- [Tekst dokumentu]

Recenzje książek

powieść historyczna

MARIA ANTONINA. Z WIEDNIA DO WERSALU – Juliet Grey

Juliet Grey to pseudonim literacki pisarki, która od dłuższego czasu zajmuje się historią europejskich rodów panujących. Mieszka na zmianę raz w Nowym Jorku a raz w południowym Vermoncie. Poza licznymi powieściami i książkami historycznymi ma na swoim koncie również wiele ról aktorskich. No i to by było na tyle ile udało mi się znaleźć o tej pisarce.

Maria Antonina. Z Wiednia do Wersalu

Wydawnictwo Bukowy Las rok 2013

stron 389

Maria Antonina. Z Wiednia do Wersalu to powieść historyczna, pierwsza części trylogii o królowej Francji.

Młodziutka Maria Antonina, córka cesarzowej Austrii bardzo szybko musiała pożegnać się z dzieciństwem. Już jako dziesięcioletnia dziewczynka, została przeznaczona na żonę, również młodego francuskiego delfina Ludwika Augusta, wnuka Ludwika XV. Aby sprostać wymaganiom króla Francji, matka nie szczędziła starań, aby jej mała córeczka przeobraziła się w prawdziwą, piękną damę, która zachwyci nie tylko przyszłego męża, ale i swoich przyszłych poddanych. Dziewczyna opuściła rodzinny dom (prawie) przygotowana do swojej nowej roli, nie spodziewała się jednak tego, co zastała na dworze francuskim zarówno w samym pałacu w Wersalu jak i wśród otaczających ją dworzan. Początkowy szok jaki przeżyła nauczył ją jednak czegoś i pozwolił godnie reprezentować swojego męża i swój rodzinny kraj. Wplątana w dworskie intrygi, rzucona na głęboką wodę dworskiej etykiety, szybko musiała dorosnąć ale jej wrodzony spryt, upór, odwaga w dążeniu do celu mimo infantylności pozwoliły jej szybko zjednać sobie nie tylko ówcześnie panującego króla Francji (dziadka jej męża Ludwika Augusta) ale również poddanych.

- [Podane wpisy]
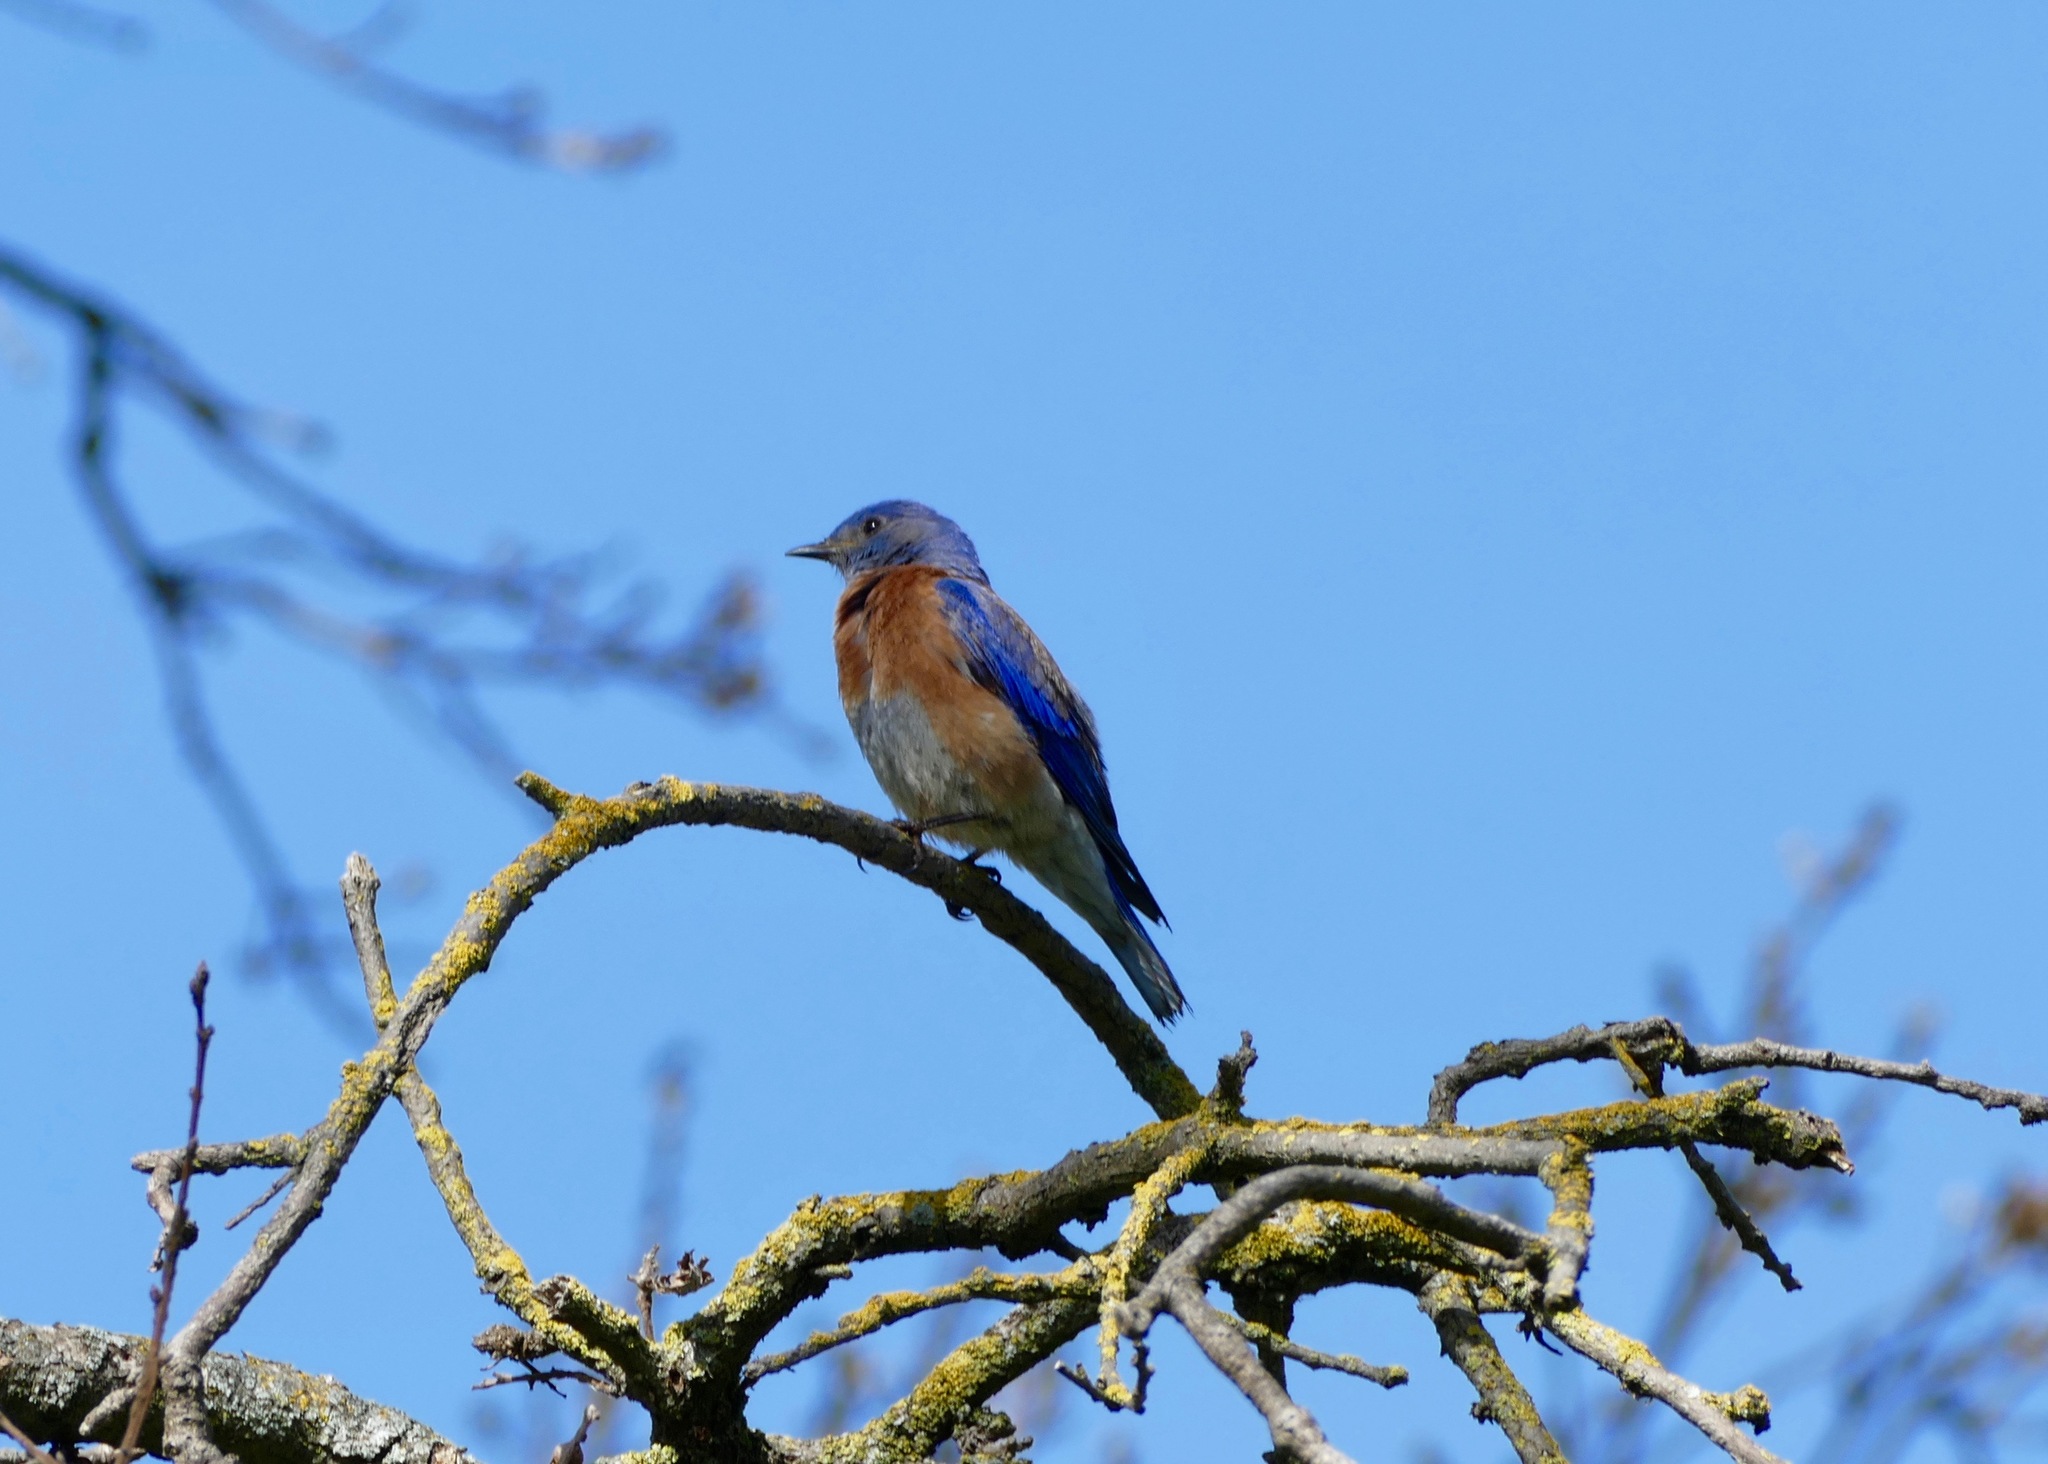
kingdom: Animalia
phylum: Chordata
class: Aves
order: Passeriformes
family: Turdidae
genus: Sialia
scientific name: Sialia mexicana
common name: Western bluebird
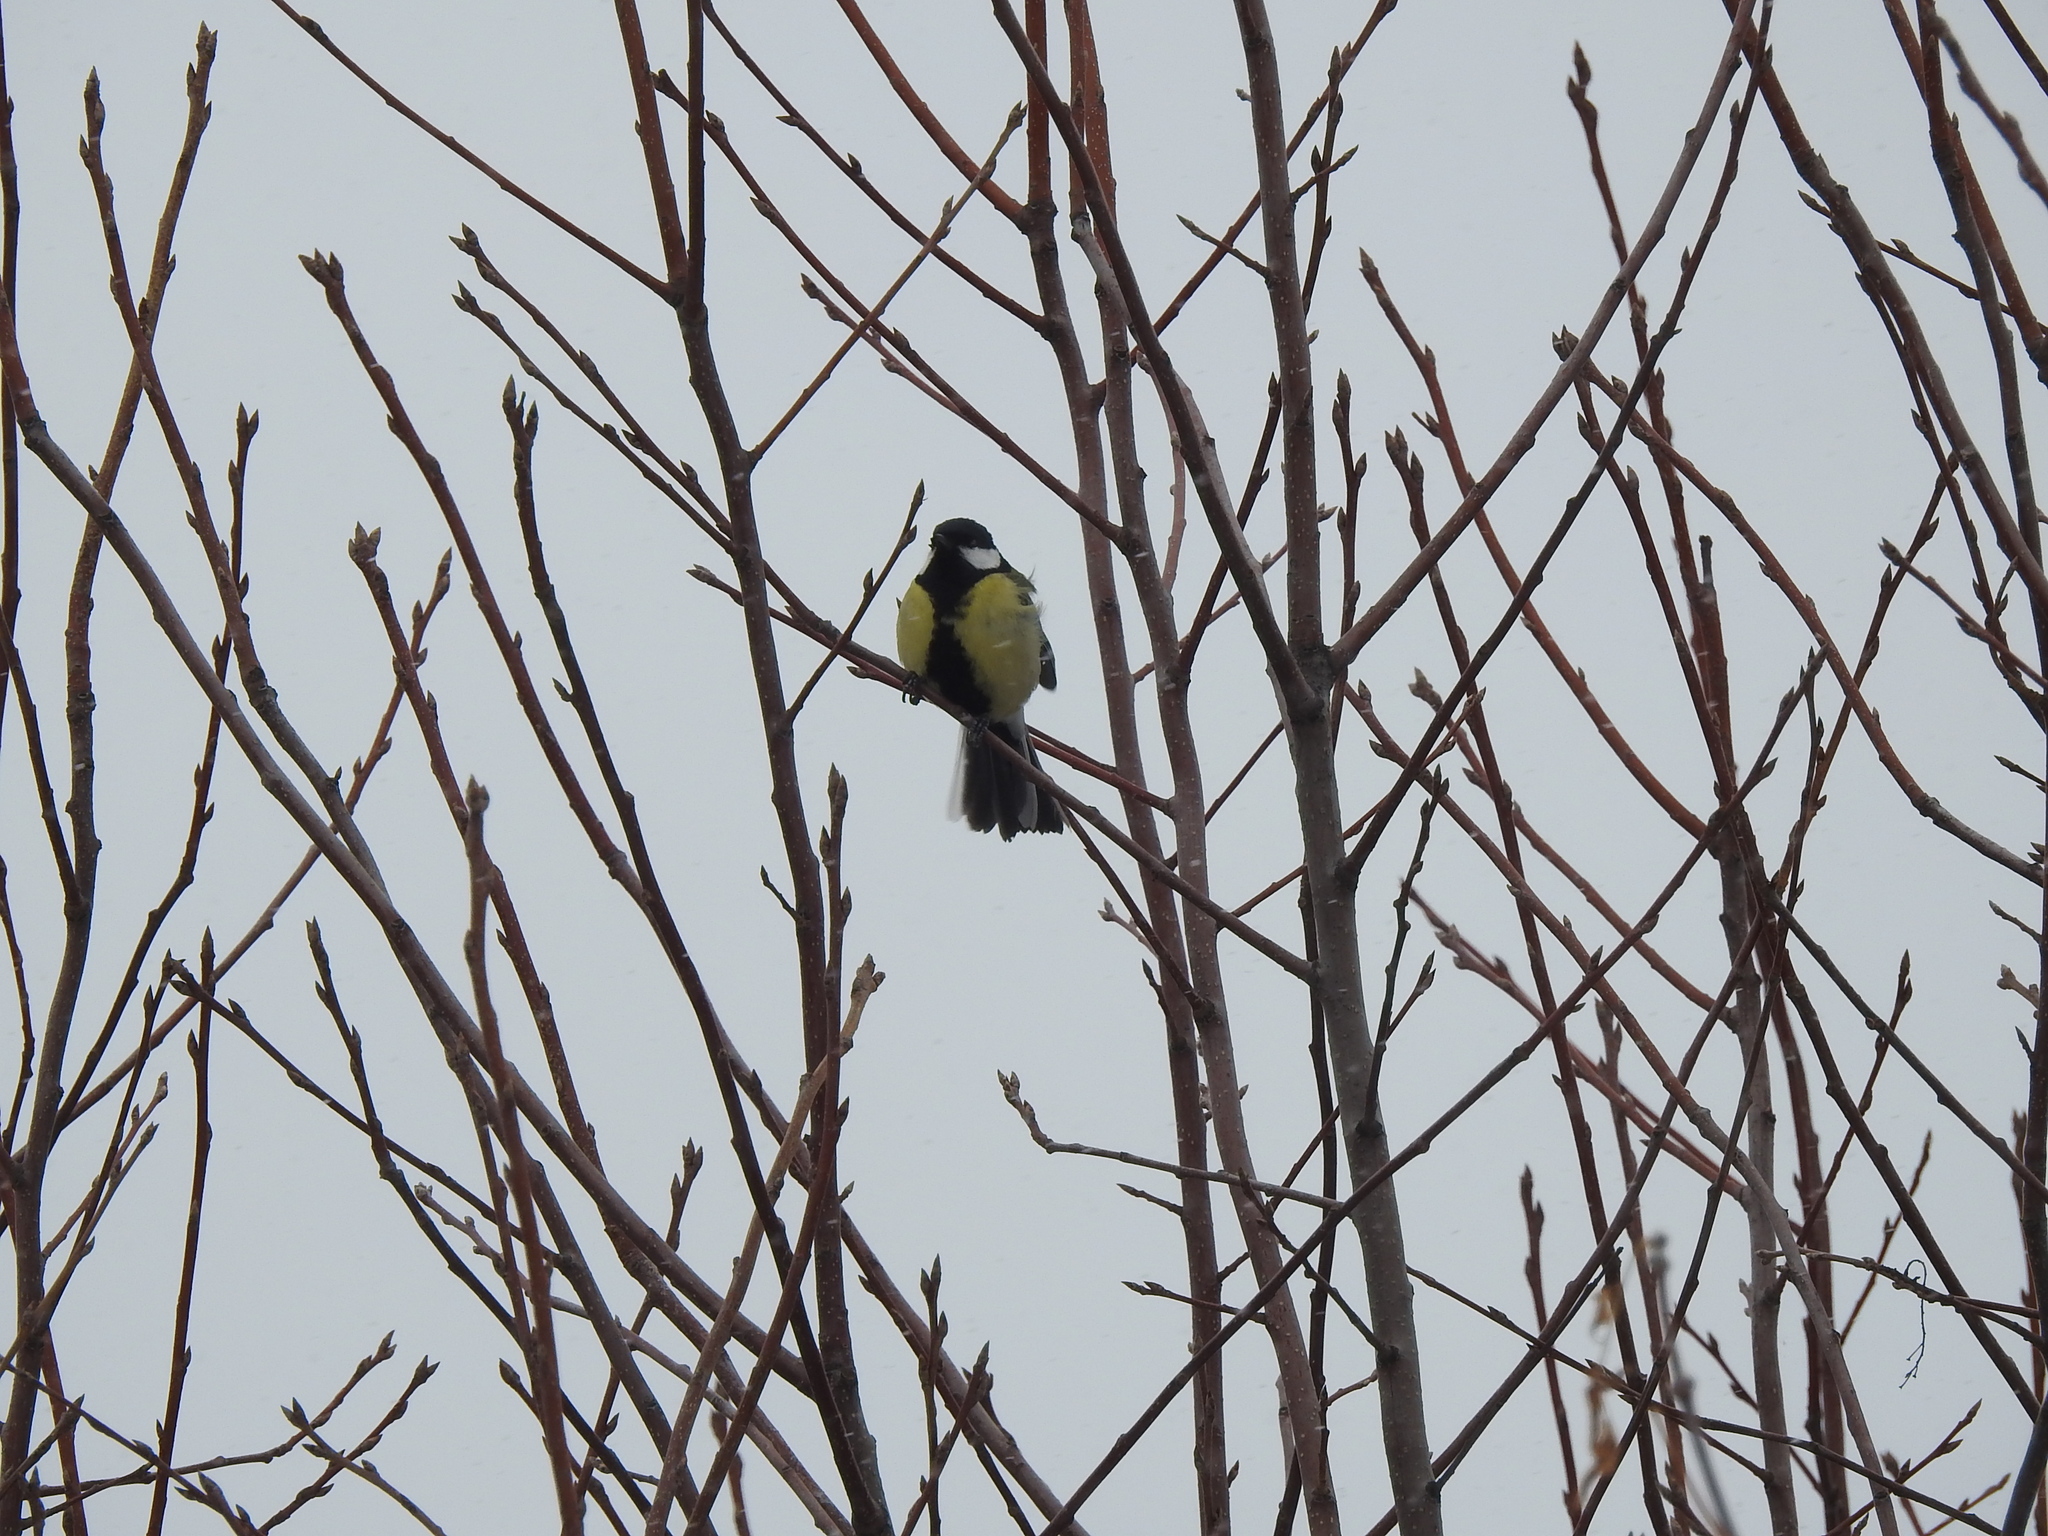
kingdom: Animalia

- [Treść zadania] Przytocz wiernie fragment recenzji powieści o Marii Antoninie, zaczynając od słów "MARIA ANTONINA. Z WIEDNIA DO WERSALU –" i ciągnąc aż do słów "mi się znaleźć o tej pisarce." włącznie.

- [Wynik zadania]
MARIA ANTONINA. Z WIEDNIA DO WERSALU – Juliet Grey

Juliet Grey to pseudonim literacki pisarki, która od dłuższego czasu zajmuje się historią europejskich rodów panujących. Mieszka na zmianę raz w Nowym Jorku a raz w południowym Vermoncie. Poza licznymi powieściami i książkami historycznymi ma na swoim koncie również wiele ról aktorskich. No i to by było na tyle ile udało mi się znaleźć o tej pisarce.